As of 12 September, a 55-year-old would now need to have saved £27.75 for every pound of guaranteed retirement income, taking inflation into account.

In June 2015, the figure was just £19.46, meaning it now costs 38.7 per cent more to buy a guaranteed income for life.

Tony Stenning, EMEA head of retirement at BlackRock, said applying the DB liablility principles to individuals dramatically changed the outlook compared to if they were just looking at assets.

But he said taking this approach was important, because in a DC environment individuals were essentially being asked to be their own DB schemes.

“If you were just thinking about the market and the broader economic environment – interest rates have gone down a bit, inflation is non-existent, the market has gone up a bit – you’re probably feeling okay ... if you just looked at your asset size,” he said.

But he said ignoring the chances of running out of money was something you “don’t want to do in an environment where more and more it is coming down to the individual.”

BlackRock research also found that, on average, people expected an annual income of £23,000, and believe they can buy this for £196,000. But the actual cost, according to BlackRock, was £712,550.
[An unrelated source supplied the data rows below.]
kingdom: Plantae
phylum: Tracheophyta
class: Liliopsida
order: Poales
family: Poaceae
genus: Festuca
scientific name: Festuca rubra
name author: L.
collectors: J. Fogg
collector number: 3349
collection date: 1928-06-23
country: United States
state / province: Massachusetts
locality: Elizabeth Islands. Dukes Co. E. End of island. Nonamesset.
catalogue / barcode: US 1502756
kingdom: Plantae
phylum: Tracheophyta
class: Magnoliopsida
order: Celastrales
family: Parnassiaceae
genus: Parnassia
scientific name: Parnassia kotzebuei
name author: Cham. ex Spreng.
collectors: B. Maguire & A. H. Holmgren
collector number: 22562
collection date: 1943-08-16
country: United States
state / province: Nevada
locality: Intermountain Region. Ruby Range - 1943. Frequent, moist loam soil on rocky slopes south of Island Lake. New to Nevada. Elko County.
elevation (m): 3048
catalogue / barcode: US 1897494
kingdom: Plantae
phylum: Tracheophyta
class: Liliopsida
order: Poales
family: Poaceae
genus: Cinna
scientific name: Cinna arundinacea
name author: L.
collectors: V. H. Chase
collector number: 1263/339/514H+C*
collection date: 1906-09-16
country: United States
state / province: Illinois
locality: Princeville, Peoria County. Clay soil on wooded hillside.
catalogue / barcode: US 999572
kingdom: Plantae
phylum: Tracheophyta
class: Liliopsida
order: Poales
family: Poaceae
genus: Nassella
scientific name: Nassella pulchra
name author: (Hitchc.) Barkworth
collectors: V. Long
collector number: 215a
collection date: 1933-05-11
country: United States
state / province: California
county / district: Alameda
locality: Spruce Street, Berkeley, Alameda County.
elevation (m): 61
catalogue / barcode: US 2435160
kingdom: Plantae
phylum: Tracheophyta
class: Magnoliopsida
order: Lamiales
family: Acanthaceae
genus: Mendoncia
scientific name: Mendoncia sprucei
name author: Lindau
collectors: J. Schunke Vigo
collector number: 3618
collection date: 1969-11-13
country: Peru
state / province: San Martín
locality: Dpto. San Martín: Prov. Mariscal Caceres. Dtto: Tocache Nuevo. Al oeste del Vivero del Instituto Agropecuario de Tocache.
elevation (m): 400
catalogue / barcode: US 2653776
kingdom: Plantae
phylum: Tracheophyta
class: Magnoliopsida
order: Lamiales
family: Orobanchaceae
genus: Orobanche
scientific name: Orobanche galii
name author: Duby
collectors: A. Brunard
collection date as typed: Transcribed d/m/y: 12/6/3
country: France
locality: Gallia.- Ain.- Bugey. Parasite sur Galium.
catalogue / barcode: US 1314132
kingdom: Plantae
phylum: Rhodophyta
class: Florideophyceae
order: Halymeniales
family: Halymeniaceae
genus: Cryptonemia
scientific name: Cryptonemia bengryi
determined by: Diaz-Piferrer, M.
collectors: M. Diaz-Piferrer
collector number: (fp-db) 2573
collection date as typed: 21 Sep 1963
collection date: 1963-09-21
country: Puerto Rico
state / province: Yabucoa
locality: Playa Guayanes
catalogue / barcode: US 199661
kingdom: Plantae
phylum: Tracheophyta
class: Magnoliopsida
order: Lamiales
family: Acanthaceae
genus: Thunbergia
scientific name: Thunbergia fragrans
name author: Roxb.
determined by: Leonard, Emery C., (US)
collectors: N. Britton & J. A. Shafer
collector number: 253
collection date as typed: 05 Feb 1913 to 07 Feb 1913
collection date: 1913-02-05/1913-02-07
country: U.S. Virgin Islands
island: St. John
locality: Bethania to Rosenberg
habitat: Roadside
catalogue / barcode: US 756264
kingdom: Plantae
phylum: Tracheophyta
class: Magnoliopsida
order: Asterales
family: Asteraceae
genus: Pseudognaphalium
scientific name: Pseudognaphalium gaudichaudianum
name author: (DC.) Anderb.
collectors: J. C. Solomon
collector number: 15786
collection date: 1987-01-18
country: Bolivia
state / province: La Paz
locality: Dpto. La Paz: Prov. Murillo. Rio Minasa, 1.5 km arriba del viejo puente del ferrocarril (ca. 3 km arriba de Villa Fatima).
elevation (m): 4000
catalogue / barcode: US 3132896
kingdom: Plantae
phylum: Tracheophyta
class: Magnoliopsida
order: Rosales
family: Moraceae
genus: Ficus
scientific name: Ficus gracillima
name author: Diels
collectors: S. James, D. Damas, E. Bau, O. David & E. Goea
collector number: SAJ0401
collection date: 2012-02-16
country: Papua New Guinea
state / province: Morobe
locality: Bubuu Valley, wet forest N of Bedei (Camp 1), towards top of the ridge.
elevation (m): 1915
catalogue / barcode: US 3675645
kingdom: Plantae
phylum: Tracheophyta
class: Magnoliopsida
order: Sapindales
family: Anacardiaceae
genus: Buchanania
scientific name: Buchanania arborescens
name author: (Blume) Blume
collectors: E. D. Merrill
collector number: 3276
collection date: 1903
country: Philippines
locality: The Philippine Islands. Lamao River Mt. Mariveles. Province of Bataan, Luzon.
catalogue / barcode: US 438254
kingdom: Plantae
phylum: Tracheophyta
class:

However, the situation has improved somewhat since the depth of the post-Brexit slump, which saw the cost of a guaranteed retirement income skyrocket to almost 50 per cent more than it was at the same time last year.

Mr Stenning said the slight improvement was down to a small uptick in gilt yields, and the fact that annuity-providers had priced in a bigger interest rate cut than actually came about.

On 13 September 10-year gilt yields were standing at 0.82 per cent, a 31 basis point month-on-month increase, but still 100 basis points down year on year.